Item 1.01. Entry into a Material Definitive Agreement.
On August 6, 2018, Inseego Corp. (the “Company”) entered into a Securities Purchase Agreement (the “Purchase Agreement”) with two accredited investors (collectively, the “Investors”) pursuant to which, among other things, the Company issued and sold to the Investors, in a private placement transaction (the “Private Placement”), an aggregate of 12,062,000 immediately separable units (the “Units”), with each Unit consisting of (i) one share (each, a “Share” and, collectively, the “Shares”) of the Company’s common stock, par value $0.001 per share (the “Common Stock”), and (ii) a warrant (each a “Warrant” and, collectively, the “Warrants”) to acquire 0.35 of a share of Common Stock (subject to adjustment for stock splits, reverse stock splits, stock dividends and similar transactions) (each, a “Warrant Share” and, collectively, the “Warrant Shares”), for a purchase price of $1.63 per Unit, resulting in aggregate gross proceeds to the Company of approximately $19.7 million, comprised of approximately $14.8 million from Investor Golden Harbor Ltd., an affiliate of Tavistock Group, and approximately $4.9 million from Investor North Sound Trading, L.P.
Each Warrant has an exercise price of $2.52 per share of Common Stock, subject to adjustment for stock splits, reverse stock splits, stock dividends and similar transactions, will be exercisable at any time on or after February 6, 2019, and will expire on August 6, 2023. Each Warrant will be exercisable on a cash basis unless, at the time of such exercise, the Warrant Shares underlying such Warrant cannot be immediately resold pursuant to an effective registration statement or Rule 144 of the Securities Act of 1933, as amended (the “Securities Act”) without volume or manner of sale restrictions, in which case such Warrant shall also be exercisable on a cashless exercise basis.
Pursuant to the terms of the Purchase Agreement, each Investor will be entitled to designate one member of the Company’s board of directors (the “Board”).

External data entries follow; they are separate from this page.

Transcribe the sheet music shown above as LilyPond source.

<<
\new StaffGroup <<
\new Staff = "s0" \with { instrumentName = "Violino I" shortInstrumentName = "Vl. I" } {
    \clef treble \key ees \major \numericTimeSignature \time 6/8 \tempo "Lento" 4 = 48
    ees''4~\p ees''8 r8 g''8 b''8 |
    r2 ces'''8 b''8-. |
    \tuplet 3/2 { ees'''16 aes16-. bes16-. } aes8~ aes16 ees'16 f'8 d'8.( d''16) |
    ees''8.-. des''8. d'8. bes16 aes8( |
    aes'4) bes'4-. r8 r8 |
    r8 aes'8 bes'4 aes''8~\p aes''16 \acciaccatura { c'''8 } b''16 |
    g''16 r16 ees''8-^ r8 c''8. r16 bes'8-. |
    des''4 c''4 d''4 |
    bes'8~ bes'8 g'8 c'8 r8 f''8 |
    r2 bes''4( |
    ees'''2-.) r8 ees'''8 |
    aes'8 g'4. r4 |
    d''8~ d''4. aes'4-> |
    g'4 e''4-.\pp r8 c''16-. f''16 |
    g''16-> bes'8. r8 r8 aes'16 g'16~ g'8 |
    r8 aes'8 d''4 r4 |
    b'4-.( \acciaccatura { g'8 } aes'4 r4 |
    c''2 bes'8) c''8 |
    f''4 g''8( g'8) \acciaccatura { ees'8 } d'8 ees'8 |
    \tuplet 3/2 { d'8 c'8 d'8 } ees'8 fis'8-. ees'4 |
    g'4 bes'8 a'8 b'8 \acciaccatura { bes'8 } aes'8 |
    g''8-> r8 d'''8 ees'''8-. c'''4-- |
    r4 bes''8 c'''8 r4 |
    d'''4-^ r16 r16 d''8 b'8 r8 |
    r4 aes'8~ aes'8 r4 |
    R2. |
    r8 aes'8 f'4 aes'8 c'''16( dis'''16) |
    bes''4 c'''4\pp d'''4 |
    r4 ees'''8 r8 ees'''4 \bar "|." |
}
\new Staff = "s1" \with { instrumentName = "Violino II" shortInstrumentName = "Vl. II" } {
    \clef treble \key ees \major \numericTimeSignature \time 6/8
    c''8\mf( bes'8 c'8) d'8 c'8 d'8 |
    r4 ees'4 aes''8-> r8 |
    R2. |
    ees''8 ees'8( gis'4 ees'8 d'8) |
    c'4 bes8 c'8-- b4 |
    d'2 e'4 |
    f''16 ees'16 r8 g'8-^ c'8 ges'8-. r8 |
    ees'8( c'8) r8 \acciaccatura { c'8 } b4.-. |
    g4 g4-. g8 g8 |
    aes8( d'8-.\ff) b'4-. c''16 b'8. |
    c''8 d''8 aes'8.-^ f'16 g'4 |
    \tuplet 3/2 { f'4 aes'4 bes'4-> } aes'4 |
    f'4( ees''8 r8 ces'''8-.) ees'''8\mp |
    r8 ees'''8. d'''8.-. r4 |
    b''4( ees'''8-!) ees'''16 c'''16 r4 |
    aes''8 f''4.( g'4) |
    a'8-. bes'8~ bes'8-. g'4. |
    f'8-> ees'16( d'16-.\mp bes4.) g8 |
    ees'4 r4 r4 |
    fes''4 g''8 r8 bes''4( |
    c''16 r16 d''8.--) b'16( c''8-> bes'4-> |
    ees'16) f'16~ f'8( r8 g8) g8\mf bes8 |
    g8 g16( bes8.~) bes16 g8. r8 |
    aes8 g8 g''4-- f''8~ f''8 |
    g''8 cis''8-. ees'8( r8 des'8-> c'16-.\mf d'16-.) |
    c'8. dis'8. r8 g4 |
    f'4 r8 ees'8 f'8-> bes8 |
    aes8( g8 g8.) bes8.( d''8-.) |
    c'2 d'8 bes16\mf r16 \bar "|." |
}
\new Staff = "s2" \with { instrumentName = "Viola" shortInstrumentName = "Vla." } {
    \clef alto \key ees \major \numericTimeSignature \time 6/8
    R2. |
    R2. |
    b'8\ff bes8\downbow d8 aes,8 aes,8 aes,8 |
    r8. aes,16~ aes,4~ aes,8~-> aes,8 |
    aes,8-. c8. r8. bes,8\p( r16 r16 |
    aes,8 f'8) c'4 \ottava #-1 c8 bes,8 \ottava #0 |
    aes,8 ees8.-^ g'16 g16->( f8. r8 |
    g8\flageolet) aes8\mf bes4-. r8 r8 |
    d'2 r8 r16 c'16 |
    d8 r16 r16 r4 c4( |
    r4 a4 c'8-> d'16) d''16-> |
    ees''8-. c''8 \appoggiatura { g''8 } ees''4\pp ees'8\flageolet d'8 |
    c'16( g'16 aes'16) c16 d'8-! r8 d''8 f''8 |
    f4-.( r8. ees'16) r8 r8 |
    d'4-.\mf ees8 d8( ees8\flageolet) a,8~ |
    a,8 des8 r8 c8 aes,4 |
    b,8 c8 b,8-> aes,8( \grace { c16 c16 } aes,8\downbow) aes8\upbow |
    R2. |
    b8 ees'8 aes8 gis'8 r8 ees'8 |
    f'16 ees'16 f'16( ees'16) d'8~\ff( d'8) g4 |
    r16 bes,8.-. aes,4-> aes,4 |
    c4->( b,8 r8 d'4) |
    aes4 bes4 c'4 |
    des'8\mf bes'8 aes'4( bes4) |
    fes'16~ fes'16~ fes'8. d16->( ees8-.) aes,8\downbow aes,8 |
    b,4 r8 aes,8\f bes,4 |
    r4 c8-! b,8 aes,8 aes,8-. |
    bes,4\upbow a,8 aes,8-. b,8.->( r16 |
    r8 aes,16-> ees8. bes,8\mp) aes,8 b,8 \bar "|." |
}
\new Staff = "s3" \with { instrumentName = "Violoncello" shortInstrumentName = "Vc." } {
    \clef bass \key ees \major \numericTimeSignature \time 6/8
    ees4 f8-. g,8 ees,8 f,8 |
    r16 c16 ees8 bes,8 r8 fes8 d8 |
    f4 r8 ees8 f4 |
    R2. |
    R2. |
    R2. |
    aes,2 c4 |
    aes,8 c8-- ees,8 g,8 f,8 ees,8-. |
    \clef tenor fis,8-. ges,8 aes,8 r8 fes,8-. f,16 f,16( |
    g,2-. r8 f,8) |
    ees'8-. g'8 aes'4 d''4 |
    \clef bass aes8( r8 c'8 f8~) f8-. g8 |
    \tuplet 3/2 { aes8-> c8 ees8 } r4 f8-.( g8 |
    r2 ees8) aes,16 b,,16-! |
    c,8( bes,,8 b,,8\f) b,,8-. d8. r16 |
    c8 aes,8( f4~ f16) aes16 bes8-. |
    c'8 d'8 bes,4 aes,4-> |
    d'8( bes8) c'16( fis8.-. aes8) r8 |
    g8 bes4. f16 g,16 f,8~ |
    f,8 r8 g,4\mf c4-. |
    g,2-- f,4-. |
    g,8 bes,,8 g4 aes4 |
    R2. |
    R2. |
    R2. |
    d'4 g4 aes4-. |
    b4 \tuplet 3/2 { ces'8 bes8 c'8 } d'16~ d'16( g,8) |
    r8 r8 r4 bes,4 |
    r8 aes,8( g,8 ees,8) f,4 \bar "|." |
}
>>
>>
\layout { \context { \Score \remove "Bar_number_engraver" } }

In addition, if at any time subsequent to the Closing Date, Golden Harbor Ltd. notifies the Company that it beneficially owns an aggregate of at least 20% of the then-issued and outstanding Common Stock and wishes to designate an additional member of the Board, then: (i) the Board shall increase the number of seats on the Board to equal seven, and (ii) (A) if the Board is then comprised of 6 members, the Board shall fill the newly created vacancy by appointing the additional designee selected by Golden Harbor, Ltd.; and (B) if the Board is then comprised of 5 members, the Board shall (1) fill one newly created vacancy by appointing the additional designee selected by Golden Harbor Ltd.; and (2) fill the remaining vacancy by appointing an independent director candidate selected by the Board. If, at any time, either Investor ceases to hold at least 5% of the then-outstanding Common Stock of the Company, such Investor shall no longer be entitled to designate any members of the Board.
The Purchase Agreement contains customary representations and warranties of the Company and the Investors. In addition, the Warrants contain covenants that are customary for transactions of this type.
In connection with the Private Placement, the Company and the Investors entered into a Registration Rights Agreement (the “Registration Rights Agreement”) pursuant to which, among other things, the Company agreed to prepare and file a registration statement with the Securities and Exchange Commission (the “SEC”) for the purpose of registering all of the registrable securities covered thereby for resale by no later than November 2, 2018.
In connection with the Private Placement, on August 6, 2018, the Company entered into an amendment (the “Rights Plan Amendment”) to that certain Rights Agreement, dated January 22, 2018, between the Company and Computershare Trust Company, N.A., as rights agent (the “Rights Plan”), for the purpose of modifying the definition of “Grandfathered Stockholder” under the Rights Plan to include each of the Investors, thereby excluding them from the definition of “Acquiring Person” under the Rights Plan for so long as they do not acquire, after the date of the Rights Plan Amendment, beneficial ownership of Company securities (other than as a result of any adjustment provision or the accrual of interest under any outstanding convertible notes) equal to more than 0.50% of the then-outstanding Common Stock.
Also on August 6, 2018, the Company entered into an amendment (the “IRA Amendment”) to that certain Investors’ Rights Agreement, dated September 8, 2014, between HC2 Holdings 2, Inc. (“HC2”) and the Company (the “IRA”). As a condition to the Investors’ willingness to enter into the Purchase Agreement and consummate the Private Placement, HC2 agreed to amend the IRA to eliminate its board observation and nomination rights.
The foregoing summaries of the Purchase Agreement, the Warrants, the Registration Rights Agreement, the Rights Plan Amendment and the IRA Amendment do not purport to be complete and are qualified in their entirety by reference to the copies of the Purchase Agreement, the Warrants, the Registration Rights Agreement, the Rights Plan Amendment and the IRA Amendment that are filed as exhibits to this Current Report on Form8-K.